-------- Study material --------

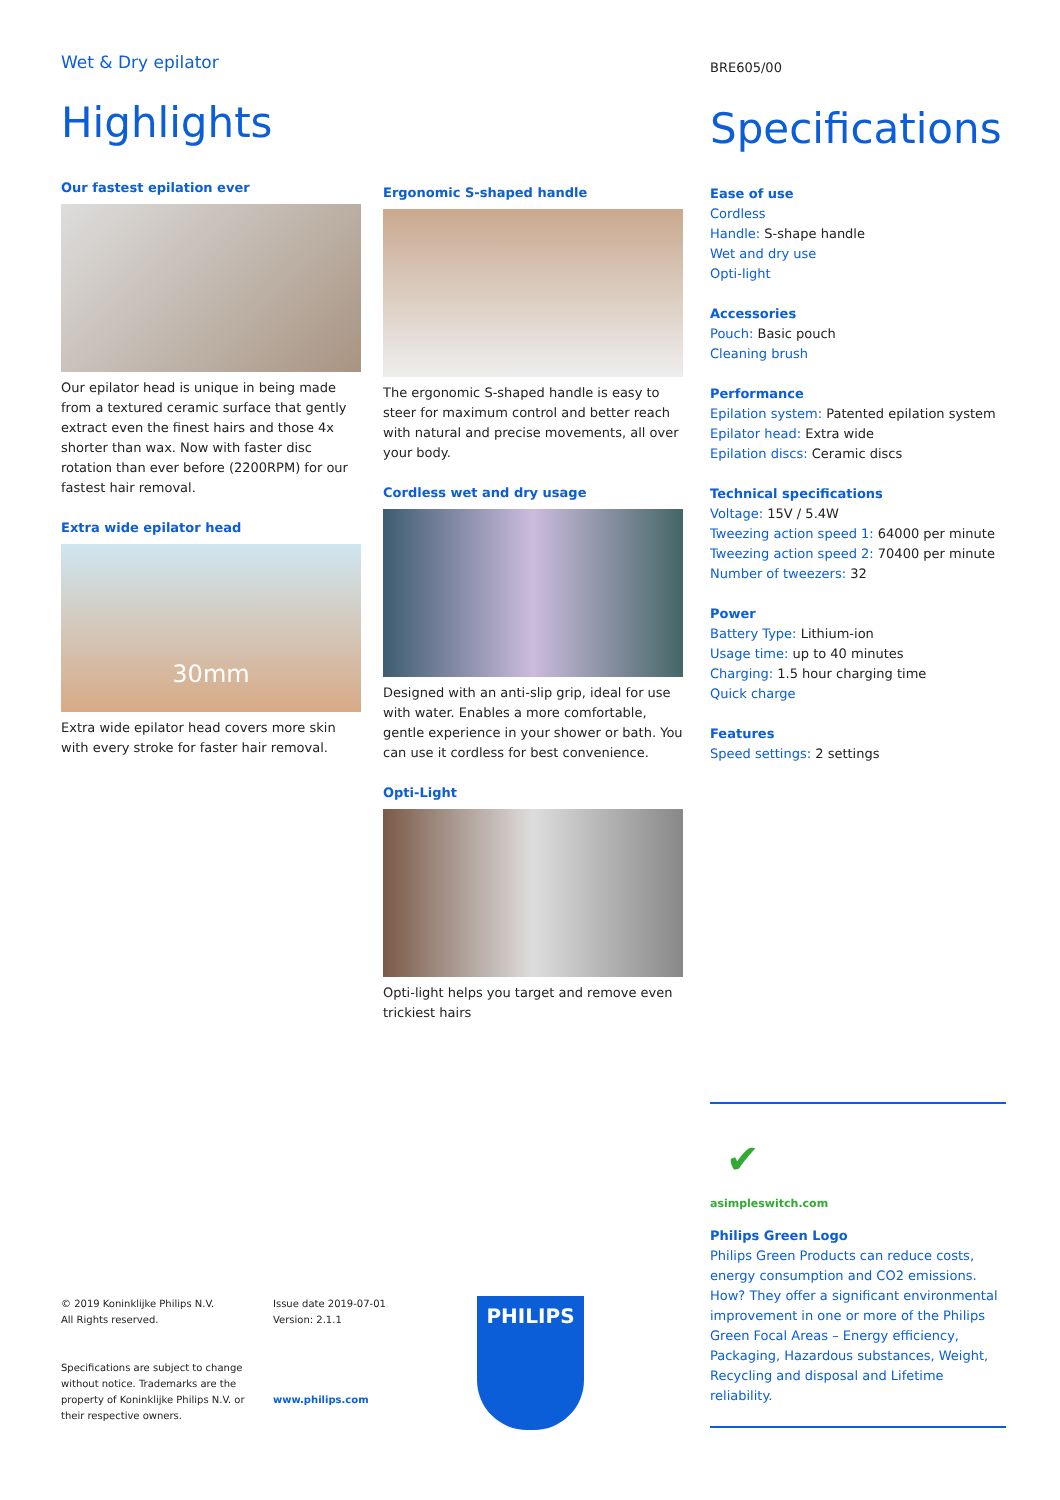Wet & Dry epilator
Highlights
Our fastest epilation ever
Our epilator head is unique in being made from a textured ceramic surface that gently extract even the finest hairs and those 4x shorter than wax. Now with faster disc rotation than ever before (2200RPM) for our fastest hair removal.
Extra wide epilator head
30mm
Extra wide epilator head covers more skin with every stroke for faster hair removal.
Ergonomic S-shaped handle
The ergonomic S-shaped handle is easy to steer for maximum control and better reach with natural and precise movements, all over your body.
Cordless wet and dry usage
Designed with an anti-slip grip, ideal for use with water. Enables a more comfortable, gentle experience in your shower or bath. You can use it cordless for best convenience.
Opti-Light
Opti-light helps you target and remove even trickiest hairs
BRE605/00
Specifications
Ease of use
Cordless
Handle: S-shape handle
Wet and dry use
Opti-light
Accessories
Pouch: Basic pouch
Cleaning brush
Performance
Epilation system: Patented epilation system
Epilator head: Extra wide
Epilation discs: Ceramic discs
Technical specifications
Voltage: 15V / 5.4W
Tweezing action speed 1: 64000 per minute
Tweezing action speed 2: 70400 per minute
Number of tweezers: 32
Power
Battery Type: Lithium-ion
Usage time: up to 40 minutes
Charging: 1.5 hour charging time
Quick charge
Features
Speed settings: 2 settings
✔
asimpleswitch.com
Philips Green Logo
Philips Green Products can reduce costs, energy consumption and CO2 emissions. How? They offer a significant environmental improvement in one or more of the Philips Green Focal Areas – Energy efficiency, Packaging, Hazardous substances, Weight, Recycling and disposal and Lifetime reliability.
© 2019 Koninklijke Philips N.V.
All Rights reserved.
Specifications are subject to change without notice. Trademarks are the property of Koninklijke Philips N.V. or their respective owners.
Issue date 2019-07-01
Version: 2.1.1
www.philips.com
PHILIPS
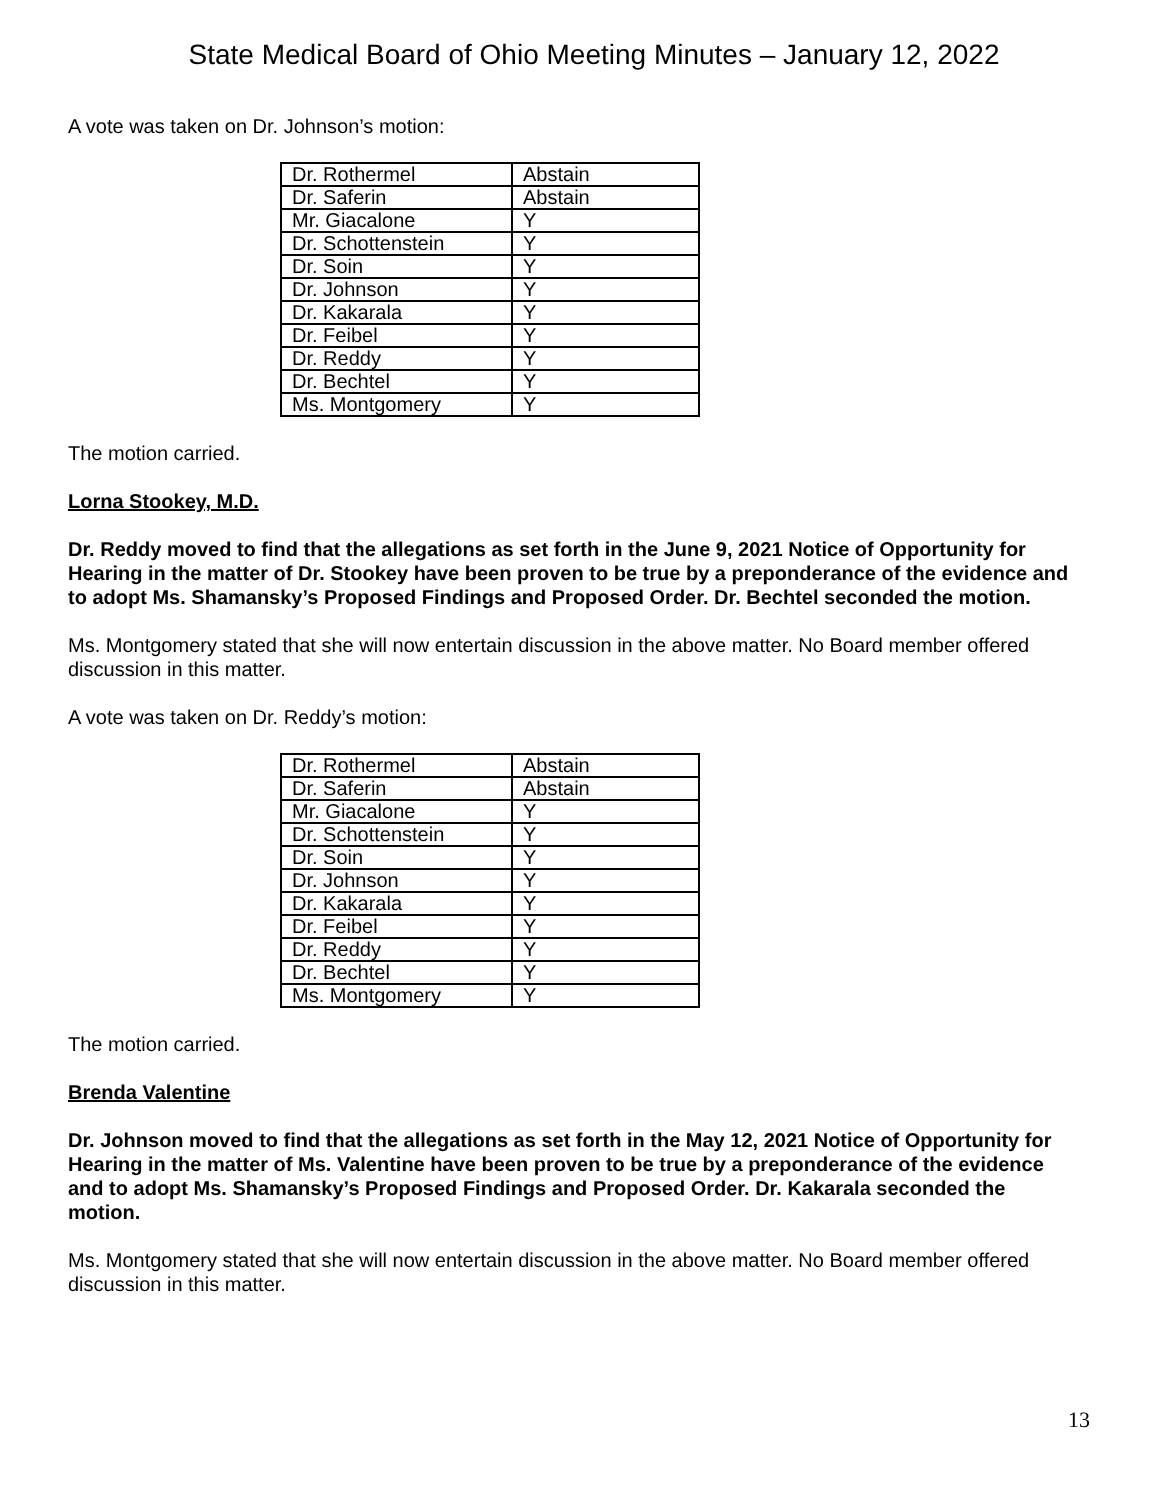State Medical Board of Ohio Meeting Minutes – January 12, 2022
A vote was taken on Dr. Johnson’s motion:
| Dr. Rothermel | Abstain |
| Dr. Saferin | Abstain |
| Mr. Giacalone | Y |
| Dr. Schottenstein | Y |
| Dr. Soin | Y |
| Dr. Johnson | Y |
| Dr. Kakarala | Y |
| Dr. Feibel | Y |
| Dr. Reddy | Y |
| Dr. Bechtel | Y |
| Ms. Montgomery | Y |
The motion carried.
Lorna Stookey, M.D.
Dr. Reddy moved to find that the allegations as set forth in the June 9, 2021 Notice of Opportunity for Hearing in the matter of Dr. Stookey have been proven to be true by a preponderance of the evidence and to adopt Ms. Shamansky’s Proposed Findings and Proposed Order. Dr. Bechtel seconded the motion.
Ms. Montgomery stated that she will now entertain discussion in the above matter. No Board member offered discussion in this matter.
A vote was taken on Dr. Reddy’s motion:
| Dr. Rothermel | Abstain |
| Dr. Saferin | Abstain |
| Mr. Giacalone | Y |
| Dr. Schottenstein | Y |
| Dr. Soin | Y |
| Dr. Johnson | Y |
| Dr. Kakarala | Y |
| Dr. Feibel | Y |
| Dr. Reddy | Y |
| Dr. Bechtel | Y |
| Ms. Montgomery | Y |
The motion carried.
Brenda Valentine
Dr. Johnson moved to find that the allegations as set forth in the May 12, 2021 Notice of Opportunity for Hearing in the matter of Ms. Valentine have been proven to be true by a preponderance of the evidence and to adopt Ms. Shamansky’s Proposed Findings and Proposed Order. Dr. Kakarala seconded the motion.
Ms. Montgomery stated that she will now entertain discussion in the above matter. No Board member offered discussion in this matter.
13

--------

* What to work on *
Please repeat each record above precisely, with the pictures left out.

* Answer below *
Wet & Dry epilator
Highlights
Our fastest epilation ever
Our epilator head is unique in being made from a textured ceramic surface that gently extract even the finest hairs and those 4x shorter than wax. Now with faster disc rotation than ever before (2200RPM) for our fastest hair removal.
Extra wide epilator head
30mm
Extra wide epilator head covers more skin with every stroke for faster hair removal.
Ergonomic S-shaped handle
The ergonomic S-shaped handle is easy to steer for maximum control and better reach with natural and precise movements, all over your body.
Cordless wet and dry usage
Designed with an anti-slip grip, ideal for use with water. Enables a more comfortable, gentle experience in your shower or bath. You can use it cordless for best convenience.
Opti-Light
Opti-light helps you target and remove even trickiest hairs
BRE605/00
Specifications
Ease of use
Cordless
Handle: S-shape handle
Wet and dry use
Opti-light
Accessories
Pouch: Basic pouch
Cleaning brush
Performance
Epilation system: Patented epilation system
Epilator head: Extra wide
Epilation discs: Ceramic discs
Technical specifications
Voltage: 15V / 5.4W
Tweezing action speed 1: 64000 per minute
Tweezing action speed 2: 70400 per minute
Number of tweezers: 32
Power
Battery Type: Lithium-ion
Usage time: up to 40 minutes
Charging: 1.5 hour charging time
Quick charge
Features
Speed settings: 2 settings
✔
asimpleswitch.com
Philips Green Logo
Philips Green Products can reduce costs, energy consumption and CO2 emissions. How? They offer a significant environmental improvement in one or more of the Philips Green Focal Areas – Energy efficiency, Packaging, Hazardous substances, Weight, Recycling and disposal and Lifetime reliability.
© 2019 Koninklijke Philips N.V.
All Rights reserved.
Specifications are subject to change without notice. Trademarks are the property of Koninklijke Philips N.V. or their respective owners.
Issue date 2019-07-01
Version: 2.1.1
www.philips.com
PHILIPS
State Medical Board of Ohio Meeting Minutes – January 12, 2022
A vote was taken on Dr. Johnson’s motion:
| Dr. Rothermel | Abstain |
| Dr. Saferin | Abstain |
| Mr. Giacalone | Y |
| Dr. Schottenstein | Y |
| Dr. Soin | Y |
| Dr. Johnson | Y |
| Dr. Kakarala | Y |
| Dr. Feibel | Y |
| Dr. Reddy | Y |
| Dr. Bechtel | Y |
| Ms. Montgomery | Y |
The motion carried.
Lorna Stookey, M.D.
Dr. Reddy moved to find that the allegations as set forth in the June 9, 2021 Notice of Opportunity for Hearing in the matter of Dr. Stookey have been proven to be true by a preponderance of the evidence and to adopt Ms. Shamansky’s Proposed Findings and Proposed Order. Dr. Bechtel seconded the motion.
Ms. Montgomery stated that she will now entertain discussion in the above matter. No Board member offered discussion in this matter.
A vote was taken on Dr. Reddy’s motion:
| Dr. Rothermel | Abstain |
| Dr. Saferin | Abstain |
| Mr. Giacalone | Y |
| Dr. Schottenstein | Y |
| Dr. Soin | Y |
| Dr. Johnson | Y |
| Dr. Kakarala | Y |
| Dr. Feibel | Y |
| Dr. Reddy | Y |
| Dr. Bechtel | Y |
| Ms. Montgomery | Y |
The motion carried.
Brenda Valentine
Dr. Johnson moved to find that the allegations as set forth in the May 12, 2021 Notice of Opportunity for Hearing in the matter of Ms. Valentine have been proven to be true by a preponderance of the evidence and to adopt Ms. Shamansky’s Proposed Findings and Proposed Order. Dr. Kakarala seconded the motion.
Ms. Montgomery stated that she will now entertain discussion in the above matter. No Board member offered discussion in this matter.
13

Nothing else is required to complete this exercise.